Le jeune parieur sportif fait allusion à la bonne saison de Samba cette saison en ligue 1 française. Avec 21 buts concédés, les «Sang et or» ont la meilleure défense du championnat de France et pointent à la troisième (57 points), à deux longueurs seulement du deuxième, l’Olympique de Marseille. «Mais c’est quand même frustrant de voir une valeur comme celle-là s’en aller dans un contexte où l’équipe nationale broie du noir», regrette Ikoungou.
«C’est vrai, Samba n’est plus Congolais. Mais imaginez-vous la joie qu’éprouvent des Camerounais lorsque Mbappe ou Tchouameni brille avec l’équipe de France ou Embolo avec l’équipe de Suisse.

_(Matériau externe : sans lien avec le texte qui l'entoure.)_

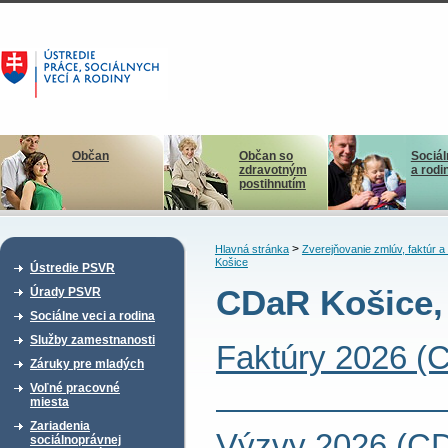
Občan
Občan so
Sociál
zdravotným
a rodi
postihnutím
>
Hlavná stránka
Zverejňovanie zmlúv, faktúr 
Košice
Ústredie PSVR
CDaR Košice,
Úrady PSVR
Sociálne veci a rodina
Služby zamestnanosti
Faktúry 2026 (
Záruky pre mladých
Voľné pracovné
miesta
Zariadenia
Výzvy 2026 (CD
sociálnoprávnej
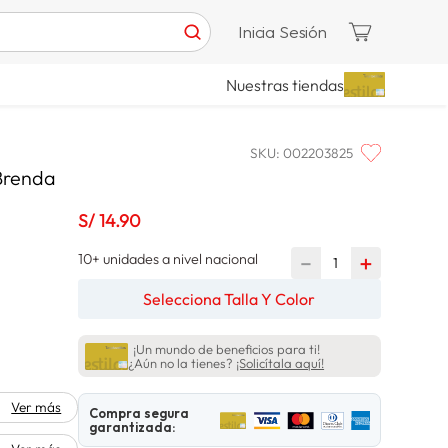
Inicia Sesión
Nuestras tiendas
SKU
:
002203825
Brenda
S/
14
.
90
10+ unidades a nivel nacional
－
＋
Selecciona Talla Y Color
¡Un mundo de beneficios para ti!
¿Aún no la tienes?
¡Solicítala aquí!
Ver más
Compra segura
garantizada:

Le seul motif de satisfaction est que notre sang se trouve au plus haut niveau», déclare Ange Onga du quartier Matendé. Il redoute cependant que Brice Samba ne soit pas titulaire et soit éclipsé par Mike Maignan ou Alphonse Aréola.
Pourtant, depuis le début de sa carrière professionnelle avec Le Havre en 2012, Brice Samba décline toute convocation formulée à son égard par les autorités footballistiques congolaises. «Samba n’est pas venu mais je suis toujours en communication avec lui et son père. Nous essayons toujours le convaincre. J'ai le sentiment qu’il viendra jouer pour son pays. Mais cela prendra du temps», déclarait l’année dernière Paul Put, sélectionneur du Congo.
Pour des experts, la décision de Brice est légitime. «Bien que natif du Congo-Brazzaville, nous devons savoir qu’il a été formé er éduqué en France. Donc il est le produit du mangement footballistique français. Oui, on aurait aimé le voir dans les Diables rouges, mais nous devons accuser le coup», explique Guy Saturnin Mahoungou, chef de service sport au Bi-hebdomadaire catholique «La Semaine Africaine».
Abondant dans le même sens, d’autres vont un peu plus loin en évoquant la leçon à tirer de cette situation. «L’affaire Samba Brice n’est pas la première du genre au Congo, car avant lui, il y a eu des joueurs nés en France de parents Congolais comme Gérald et Franck Passi, ainsi que Patrice Loko. La situation n’est pas non plus unique en Afrique. D’ailleurs on est en retard en matière de représentativité dans des équipes occidentales. En outre, au sein des Diables rouges, il y a des joueurs d’origine étrangère. Ce sont des choix qu’il faut respecter», explique Georges Bweillat, journaliste à la retraite et auteur de plusieurs publications sur le football congolais.
Il propose ainsi : «il faut plutôt chercher à énumérer les raisons pour lesquelles ces enfants tournent le dos à leurs pays. Nous devons par exemple améliorer notre championnat, mieux revoir notre management pour que notre football attire des fils du pays ou davantage d’étrangers», suggère le professionnel de l’information.